Commonweal Students win 3rd Prize in Samsung’s Solve for Tomorrow competition.

Suzanne Cray profile image
Written by

Suzanne Cray | Educational Consultant

Across the summer, 13–15-year-olds entered their tech-for-good ideas into the Samsung Solve for Tomorrow: Next Gen competition. Over 8000 young people from the UK took part with a brief to design tomorrow’s sustainable solutions. Milan, Zack and Deep from The Commonweal School in Swindon won 3rd prize for their design. Each were awarded a pair of Samsung Galaxy Buds Pro and a ‘Solve for Tomorrow’ digital skills badge.

During the competition schools, youth groups and families gained access to free online resources to help inspire the next generation of innovators. Young people learnt the basics of ‘design thinking’ and had a glimpse into creative STEM careers such as design and marketing provided by employees from Samsung. 

A recorded presentation put together by Samsung introduced the students to the project. They then worked in small groups using the excellent planning resources provided during a one-hour lesson at the end of the summer term. Students submitted their project ideas using an online form. Milan, Zack and Deep designed a robotic product called ‘The Smart Shark’ to collect and reduce plastics in the ocean whilst also using a gamified approach.

The team considered energy use, mechanical and computing ability for their device and said:

“It’s a device that can be used for fun and entertainment, with a hidden purpose of clearing the oceans pollution. It can be controlled by your phone or through a remote.
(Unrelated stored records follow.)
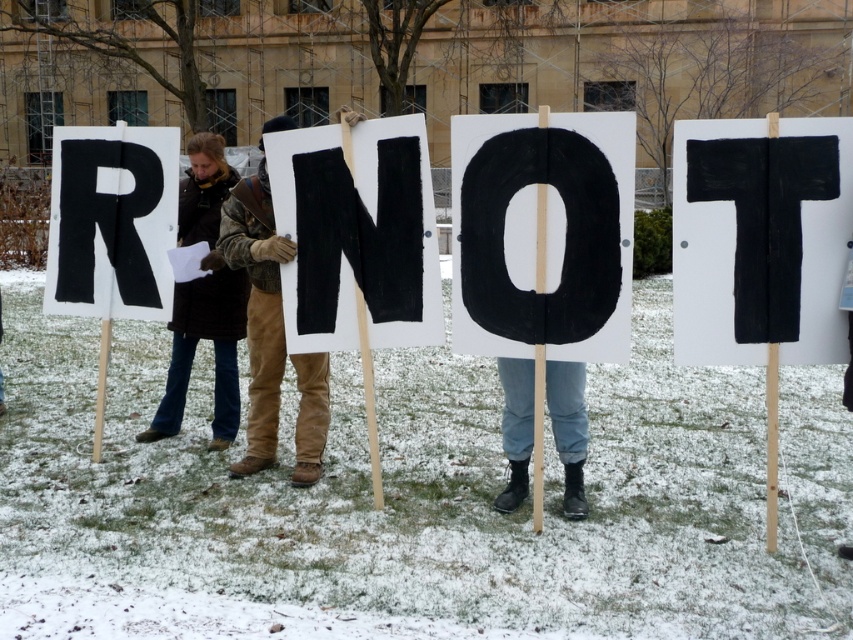
Question: Considering the relative positions of black painted sign at center and black painted wood letter r at left in the image provided, where is black painted sign at center located with respect to black painted wood letter r at left?

Choices:
 (A) above
 (B) below

Answer: (B)

Question: Does black painted wood letter r at left lie in front of brown leather gloves at center?

Choices:
 (A) no
 (B) yes

Answer: (A)

Question: Which object is positioned closest to the black painted sign at center?

Choices:
 (A) black painted wood at center
 (B) black painted wood letter r at left

Answer: (A)

Question: Which point is farther to the camera?

Choices:
 (A) (776, 316)
 (B) (262, 340)

Answer: (B)

Question: Which of the following is the farthest from the observer?

Choices:
 (A) brown leather gloves at center
 (B) black painted wood at center
 (C) black painted sign at center

Answer: (A)

Question: Is black painted sign at center wider than black painted wood at center?

Choices:
 (A) yes
 (B) no

Answer: (B)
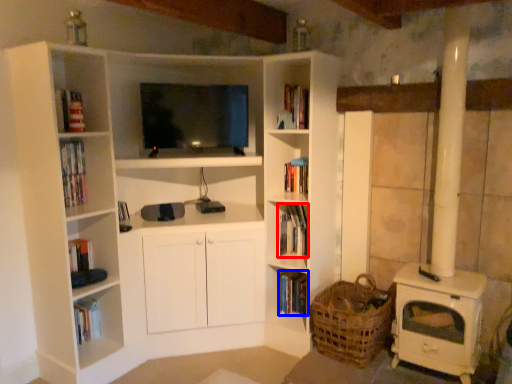
Question: Among these objects, which one is farthest to the camera, book (highlighted by a red box) or book (highlighted by a blue box)?

Choices:
 (A) book
 (B) book

Answer: (B)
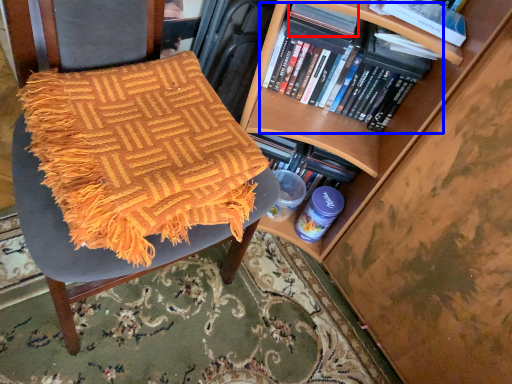
Question: Among these objects, which one is farthest to the camera, paperback book (highlighted by a red box) or book (highlighted by a blue box)?

Choices:
 (A) paperback book
 (B) book

Answer: (B)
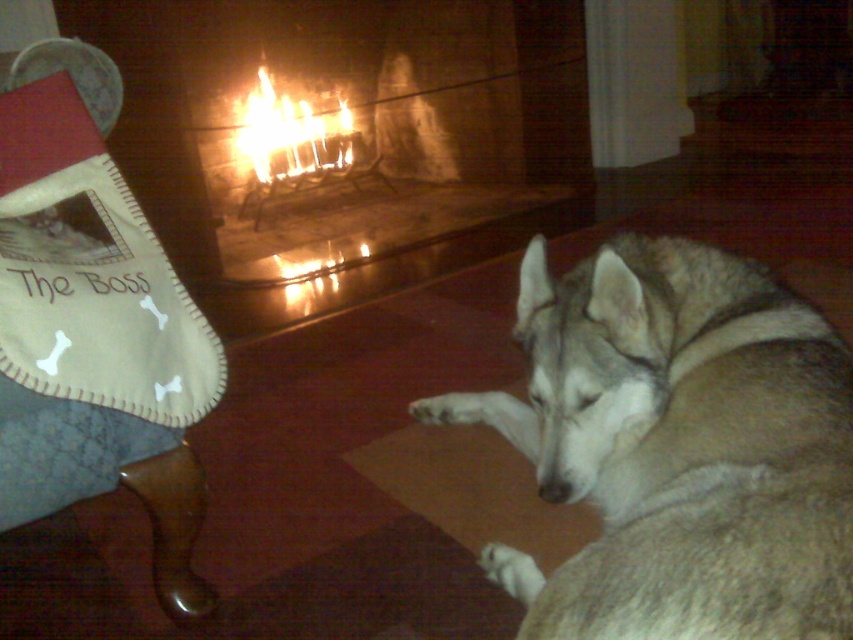
You are standing in the room shown in the image. You want to place a small decorative item at the point with coordinates point (677,448). Where exactly will this item be placed?

The point (677,448) corresponds to the fuzzy gray dog at lower right, so placing the item there would put it directly on the fuzzy gray dog at lower right.

You are planning to place a new dog bed for the fuzzy gray dog at lower right. The brick fireplace at center is currently taking up most of the space. Is the dog bed likely to fit in the remaining space next to the fireplace?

On the remote control or the phone, there is a radar that shows the several locations of plastic rubbish. The user must try and collect as much plastic they can.”

The device will use hydroelectricity to recycle energy for its turbine, assisted with a lightweight battery for propulsion. The students demonstrated their computing knowledge in the approach, describing how:

“The device utilises Artificial Intelligence through its sensors and cameras to distinguish plastic waste from live organisms and the seabed - meaning plastic waste can be collected efficiently and effectively. Machine learning is also used to map the environment and remember locations it revisits in the future.”

Mary-Ann Harris – Head of Creative Technology said, “I am delighted that Milan, Zack and Deep came 3rd in the competition, they are a very creative group of computing students who worked well as a team to come up with their original idea.”